:: WORK REQUEST ::
Print out the data below with every line intact.

:: PROVIDED MATERIAL ::
● ● ●

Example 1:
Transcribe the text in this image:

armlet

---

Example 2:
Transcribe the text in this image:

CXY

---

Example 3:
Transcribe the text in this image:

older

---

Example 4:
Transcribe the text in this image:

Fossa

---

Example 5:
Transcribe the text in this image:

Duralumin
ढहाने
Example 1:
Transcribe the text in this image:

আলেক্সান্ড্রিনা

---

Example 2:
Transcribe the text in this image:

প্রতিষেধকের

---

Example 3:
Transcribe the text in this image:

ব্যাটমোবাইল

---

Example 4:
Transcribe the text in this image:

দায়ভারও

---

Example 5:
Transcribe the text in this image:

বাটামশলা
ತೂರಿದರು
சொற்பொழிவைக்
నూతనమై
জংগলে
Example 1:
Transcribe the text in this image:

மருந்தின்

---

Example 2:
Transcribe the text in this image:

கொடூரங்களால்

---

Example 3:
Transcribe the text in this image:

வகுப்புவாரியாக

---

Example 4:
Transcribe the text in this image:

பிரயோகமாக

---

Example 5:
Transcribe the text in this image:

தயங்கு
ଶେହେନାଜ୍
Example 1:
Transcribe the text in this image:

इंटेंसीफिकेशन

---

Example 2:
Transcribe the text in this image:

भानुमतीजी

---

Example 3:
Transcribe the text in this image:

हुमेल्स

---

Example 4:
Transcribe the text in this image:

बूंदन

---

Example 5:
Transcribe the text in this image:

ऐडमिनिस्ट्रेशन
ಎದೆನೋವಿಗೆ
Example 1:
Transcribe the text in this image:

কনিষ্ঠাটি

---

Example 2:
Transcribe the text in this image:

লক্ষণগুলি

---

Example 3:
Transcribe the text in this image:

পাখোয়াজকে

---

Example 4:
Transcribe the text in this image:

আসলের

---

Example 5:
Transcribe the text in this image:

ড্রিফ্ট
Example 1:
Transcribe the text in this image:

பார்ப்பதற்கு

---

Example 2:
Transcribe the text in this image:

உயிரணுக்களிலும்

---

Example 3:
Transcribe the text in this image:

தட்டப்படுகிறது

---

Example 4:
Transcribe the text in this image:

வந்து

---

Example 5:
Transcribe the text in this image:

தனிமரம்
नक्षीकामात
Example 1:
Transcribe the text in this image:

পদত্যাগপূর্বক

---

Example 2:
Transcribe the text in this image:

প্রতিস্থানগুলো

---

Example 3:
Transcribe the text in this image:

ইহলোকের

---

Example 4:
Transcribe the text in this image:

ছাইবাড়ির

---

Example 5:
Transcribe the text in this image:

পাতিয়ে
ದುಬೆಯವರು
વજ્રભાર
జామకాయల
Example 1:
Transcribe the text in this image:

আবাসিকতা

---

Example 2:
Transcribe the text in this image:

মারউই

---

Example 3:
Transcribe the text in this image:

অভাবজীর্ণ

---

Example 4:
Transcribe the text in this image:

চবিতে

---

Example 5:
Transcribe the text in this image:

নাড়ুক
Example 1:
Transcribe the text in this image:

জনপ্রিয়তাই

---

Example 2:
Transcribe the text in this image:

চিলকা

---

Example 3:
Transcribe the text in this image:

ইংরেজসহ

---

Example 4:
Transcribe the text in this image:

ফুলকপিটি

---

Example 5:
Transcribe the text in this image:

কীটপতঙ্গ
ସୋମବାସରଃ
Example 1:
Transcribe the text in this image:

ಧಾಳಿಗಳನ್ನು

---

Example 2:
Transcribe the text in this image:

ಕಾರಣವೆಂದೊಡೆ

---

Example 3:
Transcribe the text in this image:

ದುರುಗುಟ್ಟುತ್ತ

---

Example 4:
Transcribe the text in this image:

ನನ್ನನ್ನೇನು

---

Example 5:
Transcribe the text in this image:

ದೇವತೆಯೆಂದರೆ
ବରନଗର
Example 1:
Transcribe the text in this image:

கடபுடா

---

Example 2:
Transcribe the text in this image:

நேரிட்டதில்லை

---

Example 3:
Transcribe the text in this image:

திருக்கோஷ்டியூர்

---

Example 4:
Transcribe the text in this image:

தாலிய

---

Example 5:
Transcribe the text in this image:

● ● ●

:: TASK RESULT ::
Example 1:
Transcribe the text in this image:

armlet

---

Example 2:
Transcribe the text in this image:

CXY

---

Example 3:
Transcribe the text in this image:

older

---

Example 4:
Transcribe the text in this image:

Fossa

---

Example 5:
Transcribe the text in this image:

Duralumin
ढहाने
Example 1:
Transcribe the text in this image:

আলেক্সান্ড্রিনা

---

Example 2:
Transcribe the text in this image:

প্রতিষেধকের

---

Example 3:
Transcribe the text in this image:

ব্যাটমোবাইল

---

Example 4:
Transcribe the text in this image:

দায়ভারও

---

Example 5:
Transcribe the text in this image:

বাটামশলা
ತೂರಿದರು
சொற்பொழிவைக்
నూతనమై
জংগলে
Example 1:
Transcribe the text in this image:

மருந்தின்

---

Example 2:
Transcribe the text in this image:

கொடூரங்களால்

---

Example 3:
Transcribe the text in this image:

வகுப்புவாரியாக

---

Example 4:
Transcribe the text in this image:

பிரயோகமாக

---

Example 5:
Transcribe the text in this image:

தயங்கு
ଶେହେନାଜ୍
Example 1:
Transcribe the text in this image:

इंटेंसीफिकेशन

---

Example 2:
Transcribe the text in this image:

भानुमतीजी

---

Example 3:
Transcribe the text in this image:

हुमेल्स

---

Example 4:
Transcribe the text in this image:

बूंदन

---

Example 5:
Transcribe the text in this image:

ऐडमिनिस्ट्रेशन
ಎದೆನೋವಿಗೆ
Example 1:
Transcribe the text in this image:

কনিষ্ঠাটি

---

Example 2:
Transcribe the text in this image:

লক্ষণগুলি

---

Example 3:
Transcribe the text in this image:

পাখোয়াজকে

---

Example 4:
Transcribe the text in this image:

আসলের

---

Example 5:
Transcribe the text in this image:

ড্রিফ্ট
Example 1:
Transcribe the text in this image:

பார்ப்பதற்கு

---

Example 2:
Transcribe the text in this image:

உயிரணுக்களிலும்

---

Example 3:
Transcribe the text in this image:

தட்டப்படுகிறது

---

Example 4:
Transcribe the text in this image:

வந்து

---

Example 5:
Transcribe the text in this image:

தனிமரம்
नक्षीकामात
Example 1:
Transcribe the text in this image:

পদত্যাগপূর্বক

---

Example 2:
Transcribe the text in this image:

প্রতিস্থানগুলো

---

Example 3:
Transcribe the text in this image:

ইহলোকের

---

Example 4:
Transcribe the text in this image:

ছাইবাড়ির

---

Example 5:
Transcribe the text in this image:

পাতিয়ে
ದುಬೆಯವರು
વજ્રભાર
జామకాయల
Example 1:
Transcribe the text in this image:

আবাসিকতা

---

Example 2:
Transcribe the text in this image:

মারউই

---

Example 3:
Transcribe the text in this image:

অভাবজীর্ণ

---

Example 4:
Transcribe the text in this image:

চবিতে

---

Example 5:
Transcribe the text in this image:

নাড়ুক
Example 1:
Transcribe the text in this image:

জনপ্রিয়তাই

---

Example 2:
Transcribe the text in this image:

চিলকা

---

Example 3:
Transcribe the text in this image:

ইংরেজসহ

---

Example 4:
Transcribe the text in this image:

ফুলকপিটি

---

Example 5:
Transcribe the text in this image:

কীটপতঙ্গ
ସୋମବାସରଃ
Example 1:
Transcribe the text in this image:

ಧಾಳಿಗಳನ್ನು

---

Example 2:
Transcribe the text in this image:

ಕಾರಣವೆಂದೊಡೆ

---

Example 3:
Transcribe the text in this image:

ದುರುಗುಟ್ಟುತ್ತ

---

Example 4:
Transcribe the text in this image:

ನನ್ನನ್ನೇನು

---

Example 5:
Transcribe the text in this image:

ದೇವತೆಯೆಂದರೆ
ବରନଗର
Example 1:
Transcribe the text in this image:

கடபுடா

---

Example 2:
Transcribe the text in this image:

நேரிட்டதில்லை

---

Example 3:
Transcribe the text in this image:

திருக்கோஷ்டியூர்

---

Example 4:
Transcribe the text in this image:

தாலிய

---

Example 5:
Transcribe the text in this image:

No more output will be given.